▸ EXERCISE OBJECTIVE: Among the records below, find the line that has "right shoulder: (29, 140)"; from there, give the lines again exactly, and stop after the line that has "left eye: (303, 71)".

—————

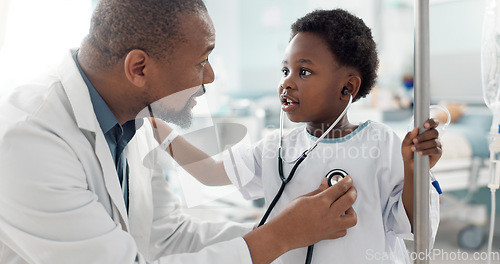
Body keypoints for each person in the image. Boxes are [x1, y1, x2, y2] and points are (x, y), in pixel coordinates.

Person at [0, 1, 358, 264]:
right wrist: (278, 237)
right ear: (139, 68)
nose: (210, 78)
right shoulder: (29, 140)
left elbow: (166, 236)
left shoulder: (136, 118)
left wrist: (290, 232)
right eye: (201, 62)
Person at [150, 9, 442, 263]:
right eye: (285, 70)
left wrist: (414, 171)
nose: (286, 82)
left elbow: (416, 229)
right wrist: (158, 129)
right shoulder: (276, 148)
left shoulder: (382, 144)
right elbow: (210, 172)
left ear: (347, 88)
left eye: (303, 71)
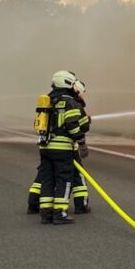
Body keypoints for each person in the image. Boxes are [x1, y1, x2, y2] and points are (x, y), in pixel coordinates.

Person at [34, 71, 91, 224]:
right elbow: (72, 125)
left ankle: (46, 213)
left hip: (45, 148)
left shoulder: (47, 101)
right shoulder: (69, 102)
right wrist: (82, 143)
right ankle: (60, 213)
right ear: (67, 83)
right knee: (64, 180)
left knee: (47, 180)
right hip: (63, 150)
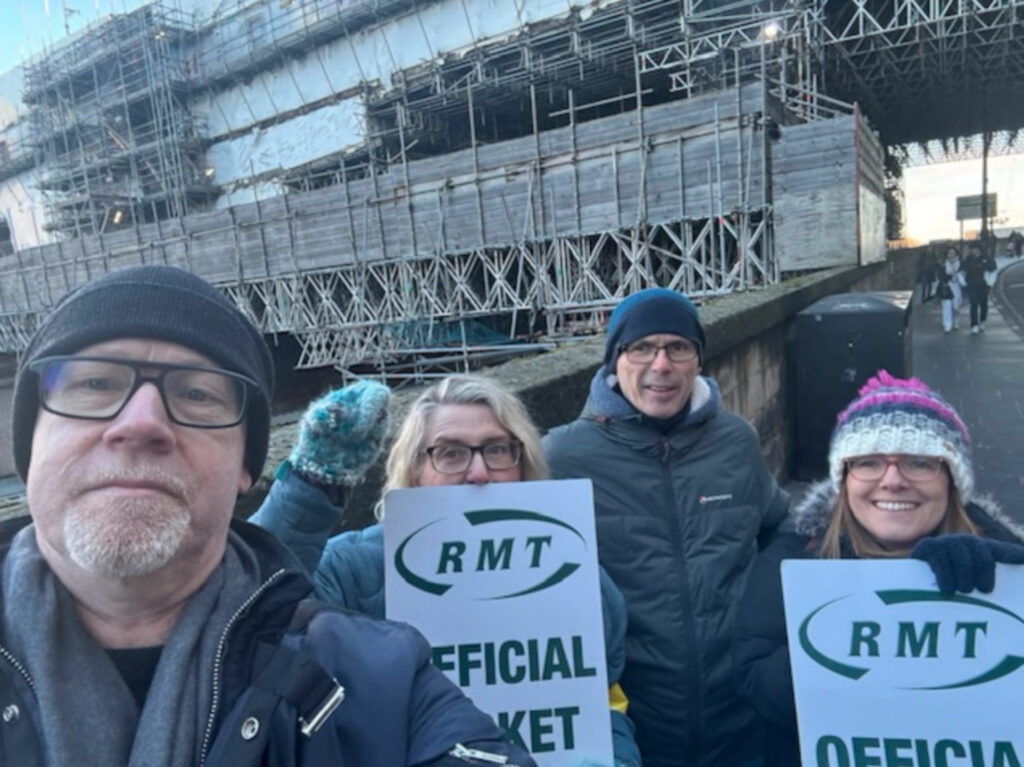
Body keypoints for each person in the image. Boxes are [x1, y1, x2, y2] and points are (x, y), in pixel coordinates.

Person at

—————

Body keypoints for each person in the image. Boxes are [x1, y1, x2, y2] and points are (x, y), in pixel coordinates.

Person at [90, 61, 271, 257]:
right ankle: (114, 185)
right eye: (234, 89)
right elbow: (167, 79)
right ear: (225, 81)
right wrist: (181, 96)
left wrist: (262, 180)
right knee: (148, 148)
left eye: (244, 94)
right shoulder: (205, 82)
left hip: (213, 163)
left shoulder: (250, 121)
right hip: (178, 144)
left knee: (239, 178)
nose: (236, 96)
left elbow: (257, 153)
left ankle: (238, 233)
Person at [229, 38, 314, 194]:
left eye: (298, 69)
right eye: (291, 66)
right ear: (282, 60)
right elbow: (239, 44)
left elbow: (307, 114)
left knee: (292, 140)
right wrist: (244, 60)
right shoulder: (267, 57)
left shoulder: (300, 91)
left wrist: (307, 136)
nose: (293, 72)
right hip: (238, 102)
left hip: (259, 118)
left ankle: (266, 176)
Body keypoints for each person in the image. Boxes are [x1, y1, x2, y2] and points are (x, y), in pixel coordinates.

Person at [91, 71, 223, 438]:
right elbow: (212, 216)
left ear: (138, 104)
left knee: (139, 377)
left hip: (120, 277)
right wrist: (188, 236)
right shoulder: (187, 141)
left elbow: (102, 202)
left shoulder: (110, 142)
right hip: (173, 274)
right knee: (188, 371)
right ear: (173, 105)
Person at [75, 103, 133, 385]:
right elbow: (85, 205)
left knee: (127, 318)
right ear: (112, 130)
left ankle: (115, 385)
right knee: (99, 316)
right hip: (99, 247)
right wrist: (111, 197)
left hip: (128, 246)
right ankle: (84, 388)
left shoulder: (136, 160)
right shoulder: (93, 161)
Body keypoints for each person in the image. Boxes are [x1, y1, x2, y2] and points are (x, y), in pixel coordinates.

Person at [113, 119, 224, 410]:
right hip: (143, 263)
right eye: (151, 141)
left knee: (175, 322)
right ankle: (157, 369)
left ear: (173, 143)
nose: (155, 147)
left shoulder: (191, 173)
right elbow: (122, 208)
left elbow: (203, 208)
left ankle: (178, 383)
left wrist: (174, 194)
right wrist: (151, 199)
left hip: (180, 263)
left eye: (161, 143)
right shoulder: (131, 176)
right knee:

—————

▸ TASK RESPONSE:
right shoulder: (29, 140)
left elbow: (166, 236)
left shoulder: (136, 118)
left wrist: (290, 232)
right eye: (201, 62)
Person at [150, 9, 442, 263]:
right eye: (285, 70)
left wrist: (414, 171)
nose: (286, 82)
left elbow: (416, 229)
right wrist: (158, 129)
right shoulder: (276, 148)
left shoulder: (382, 144)
right elbow: (210, 172)
left ear: (347, 88)
left eye: (303, 71)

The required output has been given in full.